What the task requires: Search the records that follow and extract every line containing the string "Court".

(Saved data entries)
BEGIN

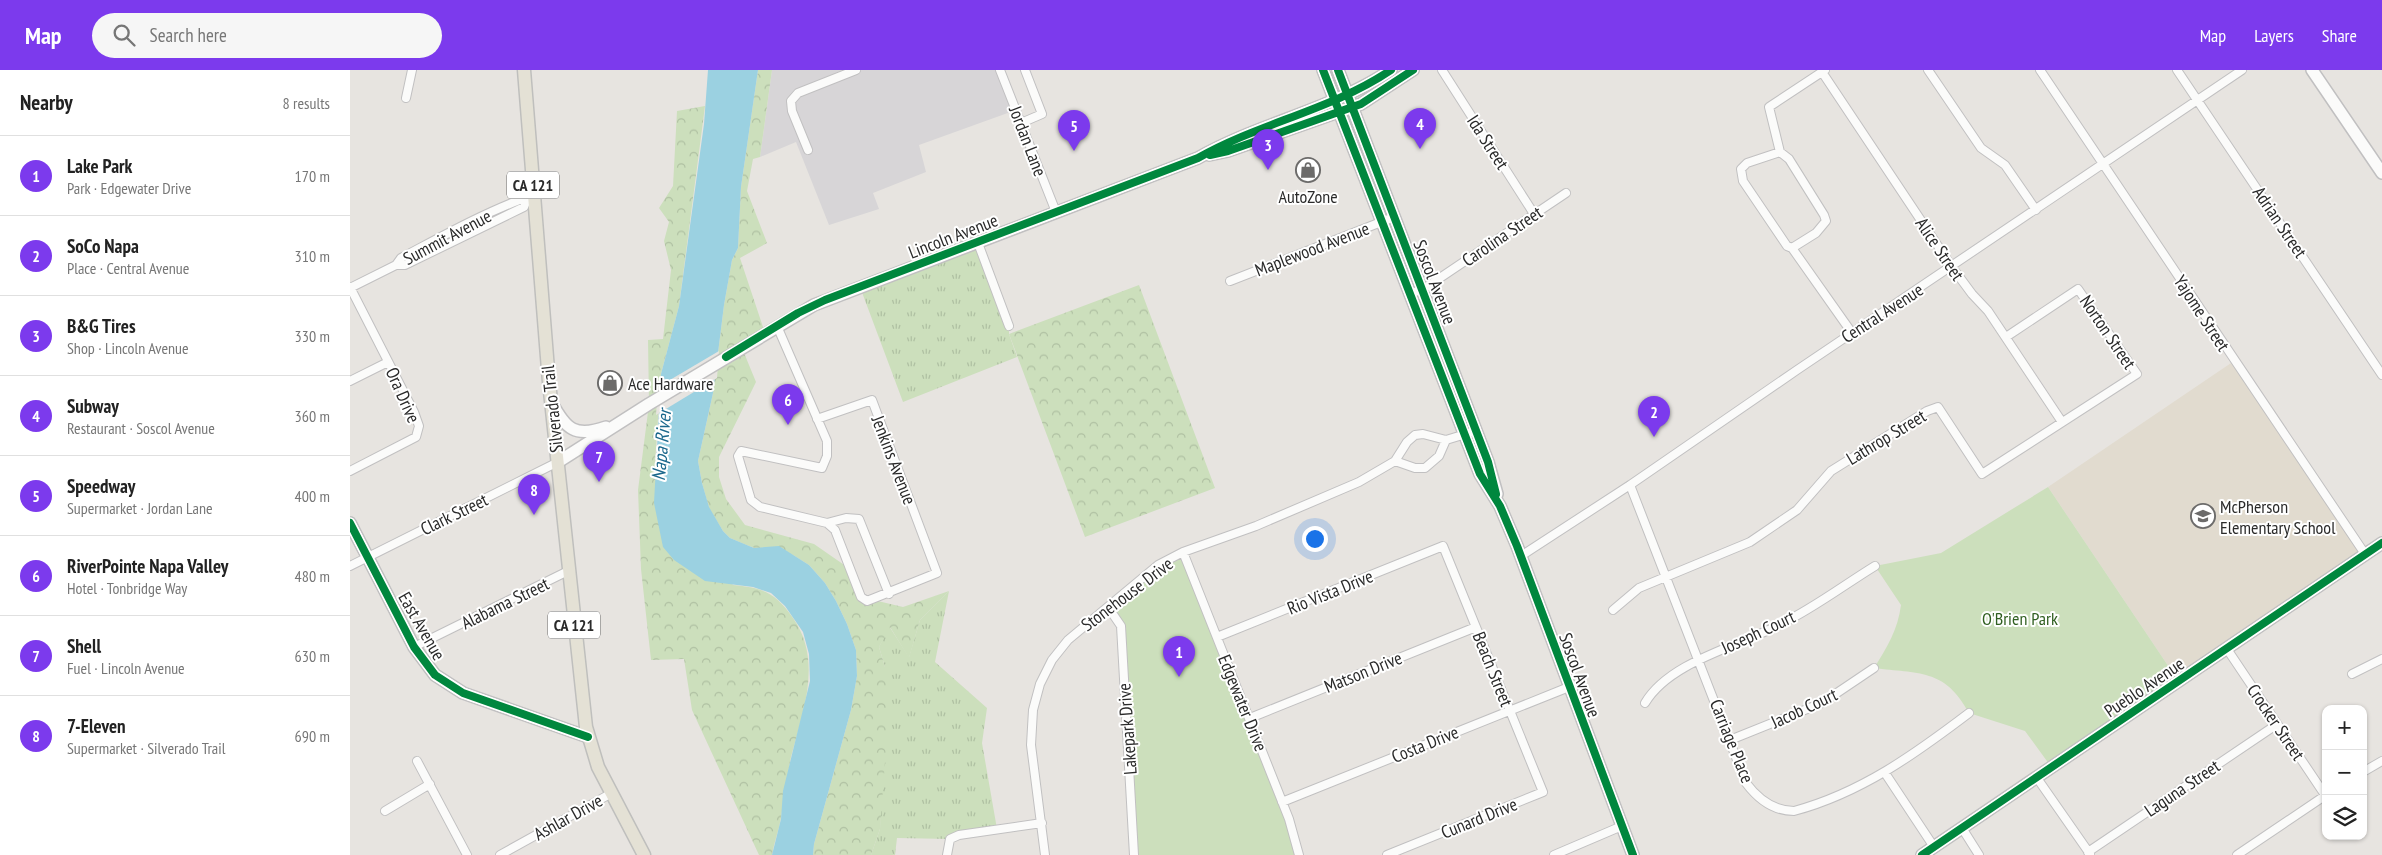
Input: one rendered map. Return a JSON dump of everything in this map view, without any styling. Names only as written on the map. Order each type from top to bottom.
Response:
[{"type":"main road","name":"Silverado Trail","points":[[524,70],[530,201],[568,571],[588,737],[610,794],[644,855]]},
{"type":"main road","name":"Soscol Avenue","points":[[1323,70],[1388,219],[1470,432],[1480,474],[1500,506],[1521,556],[1633,855]]},
{"type":"main road","name":"Soscol Avenue","points":[[1338,70],[1388,219]]},
{"type":"main road","name":"Lincoln Avenue","points":[[1198,158],[1224,143],[1368,85],[1391,70]]},
{"type":"main road","name":"Lincoln Avenue","points":[[558,462],[777,326],[832,297],[1198,158],[1228,151],[1352,108],[1413,70]]},
{"type":"main road","points":[[2312,70],[2382,173]]},
{"type":"main road","points":[[551,401],[562,420],[576,431],[600,429],[622,421]]},
{"type":"main road","name":"East Avenue","points":[[350,523],[414,648],[435,675],[463,693],[588,737]]},
{"type":"main road","name":"Pueblo Avenue","points":[[1922,855],[2382,543]]},
{"type":"street","points":[[406,98],[412,70]]},
{"type":"street","points":[[808,150],[792,111],[791,101],[798,93],[856,70]]},
{"type":"street","name":"Jordan Lane","points":[[1000,70],[1056,212]]},
{"type":"street","points":[[1021,123],[1042,114],[1025,70]]},
{"type":"street","name":"Ida Street","points":[[1442,70],[1534,214]]},
{"type":"street","points":[[1928,70],[1981,148],[2005,165],[2036,210]]},
{"type":"street","name":"Yajome Street","points":[[2040,70],[2365,554]]},
{"type":"street","name":"Adrian Street","points":[[2177,70],[2382,375]]},
{"type":"street","name":"Central Avenue","points":[[1521,556],[1630,485],[2242,70]]},
{"type":"street","points":[[1792,248],[1816,233],[1826,222],[1824,215],[1789,159],[1780,152],[1769,107],[1824,71]]},
{"type":"street","name":"Alice Street","points":[[1824,71],[1952,267],[2006,337],[2062,422]]},
{"type":"street","points":[[1780,152],[1747,162],[1742,169],[1743,181],[1787,246],[1792,248],[1852,333]]},
{"type":"street","name":"Carolina Street","points":[[1416,291],[1566,193]]},
{"type":"street","name":"Summit Avenue","points":[[350,288],[396,265],[405,265],[414,261],[524,207],[530,201]]},
{"type":"street","name":"Maplewood Avenue","points":[[1230,281],[1388,219]]},
{"type":"street","points":[[978,243],[1009,326]]},
{"type":"street","name":"Ora Drive","points":[[350,288],[414,412],[419,432],[416,437],[350,471]]},
{"type":"street","name":"Norton Street","points":[[2006,337],[2078,289],[2136,374]]},
{"type":"street","points":[[777,326],[828,448],[822,468],[744,450],[738,453],[752,500],[755,504],[827,523],[835,530],[861,597],[866,601],[889,594],[859,519],[846,518],[827,523]]},
{"type":"street","points":[[350,381],[388,362]]},
{"type":"street","name":"Lathrop Street","points":[[1666,575],[1750,542],[1797,510],[1830,471],[1927,412],[1938,408],[1982,474],[2136,374]]},
{"type":"street","name":"Jenkins Avenue","points":[[817,419],[872,400],[937,574],[889,594]]},
{"type":"street","points":[[1395,461],[1415,468],[1425,468],[1440,456],[1446,440],[1470,432]]},
{"type":"street","name":"Stonehouse Drive","points":[[1045,855],[1030,745],[1033,710],[1040,684],[1052,660],[1068,640],[1158,566],[1183,552],[1327,497],[1360,482],[1395,461],[1407,442],[1415,435],[1423,434],[1446,440]]},
{"type":"street","name":"Clark Street","points":[[350,566],[558,462]]},
{"type":"street","name":"Carriage Place","points":[[1630,485],[1746,783],[1753,792],[1773,807],[1783,811],[1804,808],[1866,783],[1923,748],[1969,713]]},
{"type":"street","name":"Beach Street","points":[[1443,546],[1543,792]]},
{"type":"street","name":"Rio Vista Drive","points":[[1217,637],[1443,546]]},
{"type":"street","name":"Edgewater Drive","points":[[1183,552],[1250,718],[1282,802],[1299,855]]},
{"type":"street","name":"Joseph Court","points":[[1645,703],[1652,690],[1699,659],[1782,624],[1875,566]]},
{"type":"street","name":"Alabama Street","points":[[414,648],[568,571]]},
{"type":"street","points":[[1613,610],[1639,588],[1666,575]]},
{"type":"street","name":"Lakepark Drive","points":[[1108,607],[1121,626],[1134,855]]},
{"type":"street","name":"Matson Drive","points":[[1250,718],[1476,627]]},
{"type":"street","name":"Crocker Street","points":[[2227,649],[2276,725],[2322,789]]},
{"type":"street","points":[[2352,674],[2382,658]]},
{"type":"street","name":"Jacob Court","points":[[1730,740],[1822,703],[1874,668]]},
{"type":"street","name":"Costa Drive","points":[[1282,802],[1569,688]]},
{"type":"street","name":"Laguna Street","points":[[2089,853],[2276,725]]},
{"type":"street","points":[[417,761],[467,855]]},
{"type":"street","points":[[2367,770],[2382,761]]},
{"type":"street","points":[[1885,773],[1934,847]]},
{"type":"street","points":[[2037,778],[2089,853]]},
{"type":"street","points":[[385,811],[430,784]]},
{"type":"street","name":"Cunard Drive","points":[[1387,855],[1543,792]]},
{"type":"street","name":"Ashlar Drive","points":[[500,855],[610,794]]},
{"type":"street","points":[[2237,855],[2322,798]]},
{"type":"street","points":[[947,855],[950,839],[959,835],[1042,823]]},
{"type":"street","points":[[1554,855],[1622,826]]},
{"type":"street","points":[[1962,828],[1979,855]]},
{"type":"shaded area","points":[[772,70],[1000,70],[1016,110],[919,145],[926,172],[873,193],[879,209],[829,225],[796,142],[760,157]]},
{"type":"shaded area","name":"McPherson Elementary School","points":[[2234,361],[2365,554],[2179,682],[2048,487]]},
{"type":"green space","points":[[758,70],[772,70],[760,157],[753,159],[747,191],[767,243],[740,258],[765,333],[742,348],[756,382],[719,457],[719,477],[726,499],[745,525],[814,544],[850,569],[861,597],[903,607],[949,591],[920,620],[909,658],[890,627],[879,647],[885,667],[889,703],[880,829],[871,855],[813,855],[814,844],[851,710],[857,676],[856,650],[847,624],[825,583],[809,565],[793,555],[766,547],[757,549],[744,544],[730,538],[723,531],[709,508],[698,461],[713,393],[724,305],[732,260],[738,248],[741,187]]},
{"type":"green space","points":[[705,106],[679,306],[661,374],[654,478],[733,585],[760,590],[774,597],[793,618],[802,634],[807,651],[808,686],[801,722],[791,757],[781,818],[772,855],[759,855],[692,710],[684,659],[651,660],[641,569],[638,490],[649,404],[648,340],[663,339],[671,270],[664,241],[669,222],[659,208],[673,186],[677,111]]},
{"type":"green space","points":[[978,243],[1009,326],[1009,334],[1017,357],[903,402],[860,287]]},
{"type":"green space","points":[[1139,285],[1215,488],[1085,537],[1009,334]]},
{"type":"green space","name":"O'Brien Park","points":[[2048,487],[2179,682],[2052,768],[2025,731],[1969,713],[1960,698],[1940,681],[1917,673],[1874,668],[1891,638],[1901,605],[1875,566],[1941,553]]},
{"type":"green space","points":[[1183,552],[1299,855],[1133,855],[1121,626],[1108,607],[1158,565]]},
{"type":"green space","points":[[949,591],[935,662],[987,708],[982,743],[997,829],[950,839],[897,838],[895,855],[871,855],[880,829],[885,667],[879,647],[889,626],[909,657],[920,620]]},
{"type":"water","name":"Napa River","points":[[708,70],[758,70],[741,187],[738,248],[732,260],[724,305],[713,393],[698,461],[702,483],[709,507],[723,531],[730,538],[754,548],[779,546],[809,565],[825,583],[836,601],[856,650],[857,676],[851,710],[814,844],[813,855],[772,855],[781,819],[783,791],[810,681],[809,654],[803,632],[785,606],[771,593],[753,587],[705,581],[674,560],[663,547],[654,503],[661,374],[679,306],[704,124]]},
{"type":"pier","points":[[719,351],[717,378],[656,415],[658,387]]},
{"type":"cycle path","points":[[1323,70],[1480,474],[1500,506],[1517,546],[1633,855]]},
{"type":"cycle path","points":[[1338,70],[1488,462],[1496,494]]},
{"type":"cycle path","points":[[726,357],[798,313],[825,300],[1198,158],[1246,135],[1345,96],[1391,70]]},
{"type":"cycle path","points":[[1210,155],[1228,151],[1361,104],[1413,70]]},
{"type":"cycle path","points":[[350,523],[414,647],[435,675],[463,693],[588,737]]},
{"type":"cycle path","points":[[1922,855],[2382,543]]},
{"type":"place","name":"Subway","points":[[1420,149]]},
{"type":"place","name":"Speedway","points":[[1074,151]]},
{"type":"place","name":"B&G Tires","points":[[1268,170]]},
{"type":"place","name":"AutoZone","points":[[1308,170]]},
{"type":"place","name":"Ace Hardware","points":[[610,383]]},
{"type":"place","name":"RiverPointe Napa Valley","points":[[788,425]]},
{"type":"place","name":"SoCo Napa","points":[[1654,437]]},
{"type":"place","name":"Shell","points":[[599,482]]},
{"type":"place","name":"7-Eleven","points":[[534,515]]},
{"type":"place","name":"McPherson Elementary School","points":[[2203,516]]},
{"type":"place","name":"Lake Park","points":[[1179,677]]}]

END

Exercise answer:
{"type":"street","name":"Joseph Court","points":[[1645,703],[1652,690],[1699,659],[1782,624],[1875,566]]},
{"type":"street","name":"Jacob Court","points":[[1730,740],[1822,703],[1874,668]]},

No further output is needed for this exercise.